>>>

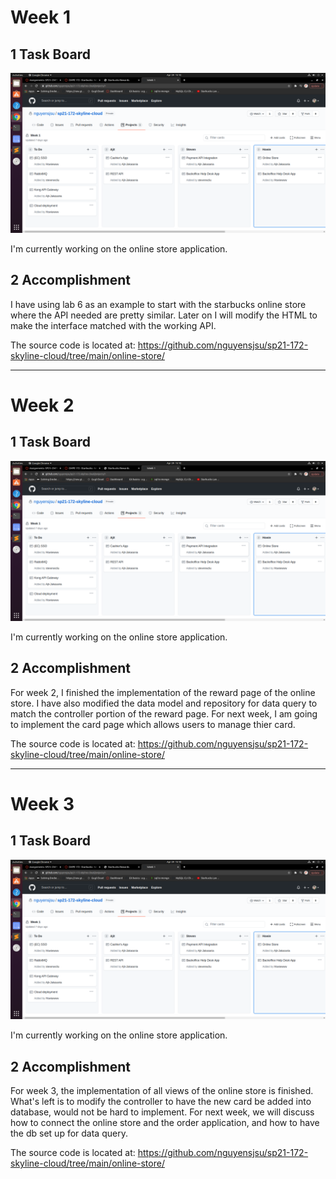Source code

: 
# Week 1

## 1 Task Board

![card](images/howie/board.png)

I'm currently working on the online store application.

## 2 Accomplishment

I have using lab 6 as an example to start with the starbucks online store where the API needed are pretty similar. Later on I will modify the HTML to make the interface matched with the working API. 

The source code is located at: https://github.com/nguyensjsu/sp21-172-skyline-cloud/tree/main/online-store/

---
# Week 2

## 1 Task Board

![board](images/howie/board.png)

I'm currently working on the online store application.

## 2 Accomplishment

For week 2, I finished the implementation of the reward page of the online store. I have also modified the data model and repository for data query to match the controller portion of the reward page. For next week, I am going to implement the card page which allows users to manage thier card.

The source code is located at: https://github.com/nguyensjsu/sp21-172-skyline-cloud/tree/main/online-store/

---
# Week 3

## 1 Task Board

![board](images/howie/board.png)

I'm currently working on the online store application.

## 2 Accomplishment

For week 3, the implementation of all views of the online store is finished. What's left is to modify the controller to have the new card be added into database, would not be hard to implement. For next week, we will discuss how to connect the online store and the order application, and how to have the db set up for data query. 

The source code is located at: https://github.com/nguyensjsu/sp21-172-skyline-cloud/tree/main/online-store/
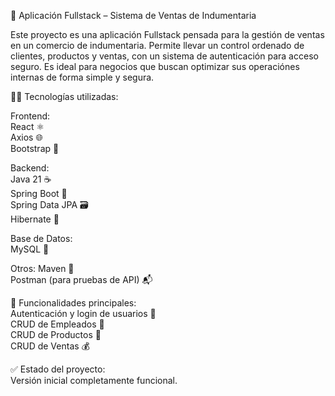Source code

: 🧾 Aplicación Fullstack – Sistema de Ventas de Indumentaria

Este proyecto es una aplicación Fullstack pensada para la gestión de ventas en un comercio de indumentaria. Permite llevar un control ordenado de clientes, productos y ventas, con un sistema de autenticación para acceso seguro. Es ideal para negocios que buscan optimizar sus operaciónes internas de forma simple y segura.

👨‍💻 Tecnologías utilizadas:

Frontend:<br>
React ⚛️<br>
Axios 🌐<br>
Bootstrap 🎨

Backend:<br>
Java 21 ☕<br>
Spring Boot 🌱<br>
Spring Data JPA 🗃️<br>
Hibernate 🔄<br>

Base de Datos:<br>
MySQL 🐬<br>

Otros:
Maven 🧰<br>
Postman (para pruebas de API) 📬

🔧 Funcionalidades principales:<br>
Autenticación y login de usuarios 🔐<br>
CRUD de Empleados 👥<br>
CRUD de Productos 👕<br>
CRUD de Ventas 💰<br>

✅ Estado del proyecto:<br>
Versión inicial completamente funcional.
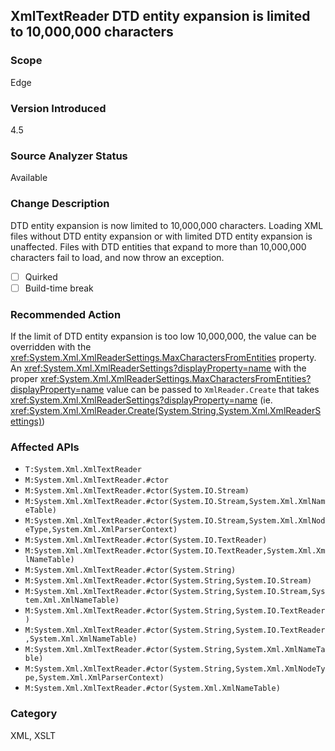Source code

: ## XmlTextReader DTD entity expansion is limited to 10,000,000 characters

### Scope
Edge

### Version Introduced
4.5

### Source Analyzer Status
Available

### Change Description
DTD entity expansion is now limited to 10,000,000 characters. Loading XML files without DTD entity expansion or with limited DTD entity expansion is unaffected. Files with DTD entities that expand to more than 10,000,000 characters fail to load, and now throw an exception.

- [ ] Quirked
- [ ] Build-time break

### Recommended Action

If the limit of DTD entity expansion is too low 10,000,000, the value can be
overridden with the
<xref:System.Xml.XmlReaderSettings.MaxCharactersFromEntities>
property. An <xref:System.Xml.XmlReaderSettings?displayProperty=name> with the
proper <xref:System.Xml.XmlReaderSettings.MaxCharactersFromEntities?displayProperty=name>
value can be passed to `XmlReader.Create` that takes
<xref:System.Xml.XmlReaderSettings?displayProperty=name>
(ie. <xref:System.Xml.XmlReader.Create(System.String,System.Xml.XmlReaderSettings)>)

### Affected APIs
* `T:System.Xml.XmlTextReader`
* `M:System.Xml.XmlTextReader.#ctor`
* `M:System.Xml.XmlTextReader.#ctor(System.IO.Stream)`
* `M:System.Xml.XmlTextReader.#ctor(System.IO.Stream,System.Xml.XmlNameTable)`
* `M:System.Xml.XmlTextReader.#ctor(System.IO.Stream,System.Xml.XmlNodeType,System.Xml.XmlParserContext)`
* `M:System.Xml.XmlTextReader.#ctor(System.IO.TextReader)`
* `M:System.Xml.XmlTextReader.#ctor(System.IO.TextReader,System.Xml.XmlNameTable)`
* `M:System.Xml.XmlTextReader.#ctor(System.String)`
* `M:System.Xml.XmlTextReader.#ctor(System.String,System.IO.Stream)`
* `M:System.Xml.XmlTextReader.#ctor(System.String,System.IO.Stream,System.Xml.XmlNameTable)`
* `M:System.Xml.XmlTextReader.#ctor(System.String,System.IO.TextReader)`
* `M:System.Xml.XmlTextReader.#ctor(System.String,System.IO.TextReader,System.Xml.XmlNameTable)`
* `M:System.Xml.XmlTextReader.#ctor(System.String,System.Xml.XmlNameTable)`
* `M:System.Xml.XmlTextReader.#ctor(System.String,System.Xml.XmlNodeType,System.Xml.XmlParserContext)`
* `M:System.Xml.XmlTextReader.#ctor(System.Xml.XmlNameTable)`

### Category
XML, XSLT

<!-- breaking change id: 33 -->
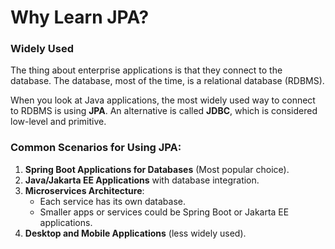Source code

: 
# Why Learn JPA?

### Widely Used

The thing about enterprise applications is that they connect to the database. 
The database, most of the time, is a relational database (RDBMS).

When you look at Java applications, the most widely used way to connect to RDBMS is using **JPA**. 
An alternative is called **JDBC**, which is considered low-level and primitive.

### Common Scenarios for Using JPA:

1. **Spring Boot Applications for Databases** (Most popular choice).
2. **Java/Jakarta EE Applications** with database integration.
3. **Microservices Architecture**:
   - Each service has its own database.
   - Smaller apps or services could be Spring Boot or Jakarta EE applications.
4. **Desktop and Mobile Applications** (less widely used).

<<<

◆ **What needs to be done**: Return every line of the entries that contains the string "XmlNodeType".

◆ **Task solution**:
* `M:System.Xml.XmlTextReader.#ctor(System.IO.Stream,System.Xml.XmlNodeType,System.Xml.XmlParserContext)`
* `M:System.Xml.XmlTextReader.#ctor(System.String,System.Xml.XmlNodeType,System.Xml.XmlParserContext)`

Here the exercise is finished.